Problem A: In the listing below, set down the lines from the one containing "蜀之屯田事业似远不及魏吴，虽有督农之官，当仅设於汉中一郡，" through the one containing "水经肥水注：「肥水又东北迳白", both included, reproducing them without any change.

Passage to read:

# # #

Re: Home on crs CRASH updates

From: Christian Holm Christensen (cholm@hehi03.nbi.dk)
Date: Sat Nov 17 2001 - 09:49:24 EST

  • Next message: jnorris: "supermon output"

    Hi Flemming et al, 
    
    On Sat, 17 Nov 2001 09:11:56 -0500
    "Flemming Videbaek" <videbaek@sgs1.hirg.bnl.gov> wrote
    concerning "Home on crs  CRASH updates":
    > If $HOME in fact points to different places on the crs nodes - and I
    > have no doubt it does it means that the RCF philosofy is broken on
    > the farms. The intentention is to haive all machine look identitcal
    > in terms of software setup. Christian or some-one else can you give
    > specifci cases and we will talk to Tony - as well as discussion 
    > the second (afs) issue
    
    What I did, was to submit the job 
    
       ~bramreco/tests/query_env.jsf
    
    which executes 
      
       ~bramreco/tests/query_env.sh 
    
    on a single node (which ever it might be).  The output is stored in
    three files  
    
       ~bramreco/tests/query_env.out     (standard out) 
       ~bramreco/tests/query_env.err     (standard error) 
       ~bramreco/tests/query_env.tree    (ls -R on /afs/rhic/opt/brahms/[pro|new]) 
       ~bramreco/tests/query_env.running (empty)
    
    Among other things, the query_env.sh prints the environment on the
    node of execution. Here's a snippet of the output (the rest can be
    found in the files above):
      
      First the environment variables
      ===============================
      LOGNAME=bramreco
      MACHTYPE=i386
      CRS_JOB_FILE=query_env.jsf
      HOSTTYPE=i386-linux
      PATH=/bin:/usr/bin:/usr/local/bin:/usr/bin/X11
      HOME=/home/bramreco
      SHELL=/bin/tcsh
      USER=bramreco
      HOST=rcrs0032.rcf.bnl.gov
      ...

# # #

Records for the task:
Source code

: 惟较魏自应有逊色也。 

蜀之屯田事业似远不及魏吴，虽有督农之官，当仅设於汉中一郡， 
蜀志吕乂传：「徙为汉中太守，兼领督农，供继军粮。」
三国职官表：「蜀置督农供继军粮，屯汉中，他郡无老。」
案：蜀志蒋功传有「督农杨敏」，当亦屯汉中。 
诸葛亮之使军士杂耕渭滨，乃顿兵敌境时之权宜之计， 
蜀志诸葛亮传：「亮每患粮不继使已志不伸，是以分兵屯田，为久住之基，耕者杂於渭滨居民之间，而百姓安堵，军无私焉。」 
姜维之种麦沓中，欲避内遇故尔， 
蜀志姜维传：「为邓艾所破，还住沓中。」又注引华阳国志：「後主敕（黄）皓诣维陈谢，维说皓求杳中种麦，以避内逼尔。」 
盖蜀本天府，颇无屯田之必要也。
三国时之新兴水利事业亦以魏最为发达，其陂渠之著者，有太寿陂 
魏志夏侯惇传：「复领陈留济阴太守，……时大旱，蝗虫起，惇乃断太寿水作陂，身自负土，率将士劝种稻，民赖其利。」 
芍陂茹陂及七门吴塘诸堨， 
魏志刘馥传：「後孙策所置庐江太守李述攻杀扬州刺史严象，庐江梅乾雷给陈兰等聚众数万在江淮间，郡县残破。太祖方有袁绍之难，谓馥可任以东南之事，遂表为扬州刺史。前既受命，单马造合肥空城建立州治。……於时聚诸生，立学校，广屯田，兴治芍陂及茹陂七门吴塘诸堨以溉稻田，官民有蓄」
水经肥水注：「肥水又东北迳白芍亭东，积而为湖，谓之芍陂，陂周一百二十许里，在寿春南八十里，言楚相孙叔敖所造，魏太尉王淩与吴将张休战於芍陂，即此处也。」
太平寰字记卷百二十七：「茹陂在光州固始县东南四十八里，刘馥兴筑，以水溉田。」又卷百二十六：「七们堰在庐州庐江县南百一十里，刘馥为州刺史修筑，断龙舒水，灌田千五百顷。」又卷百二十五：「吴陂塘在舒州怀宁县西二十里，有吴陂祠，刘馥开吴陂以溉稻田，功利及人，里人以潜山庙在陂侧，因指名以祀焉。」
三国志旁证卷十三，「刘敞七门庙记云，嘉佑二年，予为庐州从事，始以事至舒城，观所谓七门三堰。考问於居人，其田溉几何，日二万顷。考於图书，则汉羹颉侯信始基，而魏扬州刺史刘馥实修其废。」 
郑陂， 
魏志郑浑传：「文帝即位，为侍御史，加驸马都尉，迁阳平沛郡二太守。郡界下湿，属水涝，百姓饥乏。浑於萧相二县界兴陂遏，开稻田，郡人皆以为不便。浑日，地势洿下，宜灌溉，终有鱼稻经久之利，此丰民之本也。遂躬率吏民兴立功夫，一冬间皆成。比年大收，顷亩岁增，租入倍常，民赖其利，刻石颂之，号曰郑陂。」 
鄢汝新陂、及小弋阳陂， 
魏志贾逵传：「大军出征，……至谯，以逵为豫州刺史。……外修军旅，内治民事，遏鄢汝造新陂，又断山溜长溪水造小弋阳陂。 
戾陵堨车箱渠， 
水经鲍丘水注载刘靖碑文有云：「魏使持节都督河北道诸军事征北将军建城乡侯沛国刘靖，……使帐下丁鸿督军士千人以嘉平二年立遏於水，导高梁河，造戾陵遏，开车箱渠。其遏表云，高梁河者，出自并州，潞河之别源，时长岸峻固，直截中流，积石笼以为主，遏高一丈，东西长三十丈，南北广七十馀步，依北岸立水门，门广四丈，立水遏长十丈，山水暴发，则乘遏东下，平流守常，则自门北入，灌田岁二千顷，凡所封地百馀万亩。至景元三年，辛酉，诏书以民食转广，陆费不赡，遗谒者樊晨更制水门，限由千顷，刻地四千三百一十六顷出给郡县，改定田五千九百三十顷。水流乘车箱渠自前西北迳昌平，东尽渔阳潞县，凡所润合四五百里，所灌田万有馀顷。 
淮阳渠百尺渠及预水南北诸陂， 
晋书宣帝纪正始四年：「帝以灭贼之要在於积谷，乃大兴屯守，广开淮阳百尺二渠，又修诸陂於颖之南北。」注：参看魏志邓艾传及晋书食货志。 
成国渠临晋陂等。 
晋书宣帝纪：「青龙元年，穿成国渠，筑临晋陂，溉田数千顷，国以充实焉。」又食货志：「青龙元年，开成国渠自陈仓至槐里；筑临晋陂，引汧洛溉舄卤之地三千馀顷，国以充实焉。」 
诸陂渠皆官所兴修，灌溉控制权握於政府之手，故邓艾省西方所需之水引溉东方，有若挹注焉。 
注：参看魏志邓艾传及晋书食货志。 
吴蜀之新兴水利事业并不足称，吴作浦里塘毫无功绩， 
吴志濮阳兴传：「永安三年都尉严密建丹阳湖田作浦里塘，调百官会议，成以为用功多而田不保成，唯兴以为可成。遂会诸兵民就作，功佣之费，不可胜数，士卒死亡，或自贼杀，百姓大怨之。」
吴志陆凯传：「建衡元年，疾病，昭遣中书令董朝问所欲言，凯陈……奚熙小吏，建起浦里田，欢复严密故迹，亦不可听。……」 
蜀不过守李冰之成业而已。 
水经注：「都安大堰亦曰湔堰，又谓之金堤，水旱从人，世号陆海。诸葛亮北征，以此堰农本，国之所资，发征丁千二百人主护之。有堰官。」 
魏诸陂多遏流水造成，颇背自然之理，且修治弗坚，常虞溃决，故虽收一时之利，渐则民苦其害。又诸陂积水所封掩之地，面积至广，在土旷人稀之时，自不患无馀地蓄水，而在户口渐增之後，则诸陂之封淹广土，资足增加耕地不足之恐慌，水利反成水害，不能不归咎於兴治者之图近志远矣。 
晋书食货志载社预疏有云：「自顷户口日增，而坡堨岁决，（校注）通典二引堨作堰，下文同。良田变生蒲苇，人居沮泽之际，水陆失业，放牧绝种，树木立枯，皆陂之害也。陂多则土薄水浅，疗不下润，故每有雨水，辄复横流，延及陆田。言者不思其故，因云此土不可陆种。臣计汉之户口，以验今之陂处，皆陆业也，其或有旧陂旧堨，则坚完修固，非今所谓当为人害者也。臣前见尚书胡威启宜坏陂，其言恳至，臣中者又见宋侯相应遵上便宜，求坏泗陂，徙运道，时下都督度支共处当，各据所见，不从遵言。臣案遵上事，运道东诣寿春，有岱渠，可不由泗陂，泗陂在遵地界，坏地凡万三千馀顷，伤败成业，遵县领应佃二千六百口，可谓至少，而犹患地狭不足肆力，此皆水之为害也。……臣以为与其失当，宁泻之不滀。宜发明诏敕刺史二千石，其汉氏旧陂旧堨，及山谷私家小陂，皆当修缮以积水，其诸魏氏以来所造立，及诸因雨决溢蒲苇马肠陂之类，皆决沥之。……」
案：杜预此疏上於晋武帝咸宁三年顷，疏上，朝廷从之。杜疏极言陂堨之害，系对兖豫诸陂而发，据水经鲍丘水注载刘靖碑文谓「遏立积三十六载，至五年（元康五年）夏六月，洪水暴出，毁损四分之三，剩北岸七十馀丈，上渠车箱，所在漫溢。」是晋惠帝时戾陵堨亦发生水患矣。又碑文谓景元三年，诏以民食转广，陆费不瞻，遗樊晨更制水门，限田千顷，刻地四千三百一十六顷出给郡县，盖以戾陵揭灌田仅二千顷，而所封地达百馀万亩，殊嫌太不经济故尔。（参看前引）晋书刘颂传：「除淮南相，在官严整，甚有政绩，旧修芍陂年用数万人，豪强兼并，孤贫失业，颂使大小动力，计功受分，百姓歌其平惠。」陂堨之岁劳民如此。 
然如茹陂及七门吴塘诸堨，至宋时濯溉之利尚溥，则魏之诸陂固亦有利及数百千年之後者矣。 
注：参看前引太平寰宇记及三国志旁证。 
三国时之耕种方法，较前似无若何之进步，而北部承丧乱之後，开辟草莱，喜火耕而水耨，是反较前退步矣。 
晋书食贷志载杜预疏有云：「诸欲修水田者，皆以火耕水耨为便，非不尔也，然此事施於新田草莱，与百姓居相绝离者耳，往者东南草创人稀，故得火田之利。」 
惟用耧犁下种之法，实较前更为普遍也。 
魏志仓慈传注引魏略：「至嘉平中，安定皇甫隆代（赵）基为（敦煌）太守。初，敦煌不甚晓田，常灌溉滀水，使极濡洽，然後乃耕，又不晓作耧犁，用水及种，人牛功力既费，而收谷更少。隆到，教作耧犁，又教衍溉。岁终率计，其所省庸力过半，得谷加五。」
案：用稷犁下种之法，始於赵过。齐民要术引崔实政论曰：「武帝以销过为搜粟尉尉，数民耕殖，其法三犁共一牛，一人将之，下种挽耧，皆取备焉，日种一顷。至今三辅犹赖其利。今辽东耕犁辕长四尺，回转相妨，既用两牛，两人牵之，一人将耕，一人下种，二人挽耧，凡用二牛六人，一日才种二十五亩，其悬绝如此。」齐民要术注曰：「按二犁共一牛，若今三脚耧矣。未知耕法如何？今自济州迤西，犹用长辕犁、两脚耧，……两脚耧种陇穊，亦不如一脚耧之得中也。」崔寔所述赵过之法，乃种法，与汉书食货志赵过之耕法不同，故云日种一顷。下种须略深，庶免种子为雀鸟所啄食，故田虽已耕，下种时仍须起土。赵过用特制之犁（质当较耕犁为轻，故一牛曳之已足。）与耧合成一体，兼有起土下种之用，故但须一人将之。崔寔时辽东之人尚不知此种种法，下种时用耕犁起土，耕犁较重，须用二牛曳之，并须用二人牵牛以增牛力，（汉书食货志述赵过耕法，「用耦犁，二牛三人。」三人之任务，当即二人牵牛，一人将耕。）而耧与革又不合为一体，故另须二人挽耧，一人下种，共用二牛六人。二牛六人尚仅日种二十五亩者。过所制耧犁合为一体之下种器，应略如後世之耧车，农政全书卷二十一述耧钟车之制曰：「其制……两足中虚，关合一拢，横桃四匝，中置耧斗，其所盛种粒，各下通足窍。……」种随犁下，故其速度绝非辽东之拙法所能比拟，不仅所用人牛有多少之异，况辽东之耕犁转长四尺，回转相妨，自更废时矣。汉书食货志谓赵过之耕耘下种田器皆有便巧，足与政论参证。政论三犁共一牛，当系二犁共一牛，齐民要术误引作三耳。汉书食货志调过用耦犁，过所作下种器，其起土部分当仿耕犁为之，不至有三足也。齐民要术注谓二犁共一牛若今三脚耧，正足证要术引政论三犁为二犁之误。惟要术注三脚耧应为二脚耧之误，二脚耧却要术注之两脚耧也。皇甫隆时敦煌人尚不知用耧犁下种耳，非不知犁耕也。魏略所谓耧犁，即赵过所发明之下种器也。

# # #

Problem B: From the reply about home directories on the CRS nodes above, extract the part that opens with the words "which executes" and closes with "-R on /afs/rhic/opt/brahms/[pro|new])", copying it verbatim.

Written answer A:
蜀之屯田事业似远不及魏吴，虽有督农之官，当仅设於汉中一郡， 
蜀志吕乂传：「徙为汉中太守，兼领督农，供继军粮。」
三国职官表：「蜀置督农供继军粮，屯汉中，他郡无老。」
案：蜀志蒋功传有「督农杨敏」，当亦屯汉中。 
诸葛亮之使军士杂耕渭滨，乃顿兵敌境时之权宜之计， 
蜀志诸葛亮传：「亮每患粮不继使已志不伸，是以分兵屯田，为久住之基，耕者杂於渭滨居民之间，而百姓安堵，军无私焉。」 
姜维之种麦沓中，欲避内遇故尔， 
蜀志姜维传：「为邓艾所破，还住沓中。」又注引华阳国志：「後主敕（黄）皓诣维陈谢，维说皓求杳中种麦，以避内逼尔。」 
盖蜀本天府，颇无屯田之必要也。
三国时之新兴水利事业亦以魏最为发达，其陂渠之著者，有太寿陂 
魏志夏侯惇传：「复领陈留济阴太守，……时大旱，蝗虫起，惇乃断太寿水作陂，身自负土，率将士劝种稻，民赖其利。」 
芍陂茹陂及七门吴塘诸堨， 
魏志刘馥传：「後孙策所置庐江太守李述攻杀扬州刺史严象，庐江梅乾雷给陈兰等聚众数万在江淮间，郡县残破。太祖方有袁绍之难，谓馥可任以东南之事，遂表为扬州刺史。前既受命，单马造合肥空城建立州治。……於时聚诸生，立学校，广屯田，兴治芍陂及茹陂七门吴塘诸堨以溉稻田，官民有蓄」
水经肥水注：「肥水又东北迳白芍亭东，积而为湖，谓之芍陂，陂周一百二十许里，在寿春南八十里，言楚相孙叔敖所造，魏太尉王淩与吴将张休战於芍陂，即此处也。」

Written answer B:
which executes 
      
       ~bramreco/tests/query_env.sh 
    
    on a single node (which ever it might be).  The output is stored in
    three files  
    
       ~bramreco/tests/query_env.out     (standard out) 
       ~bramreco/tests/query_env.err     (standard error) 
       ~bramreco/tests/query_env.tree    (ls -R on /afs/rhic/opt/brahms/[pro|new])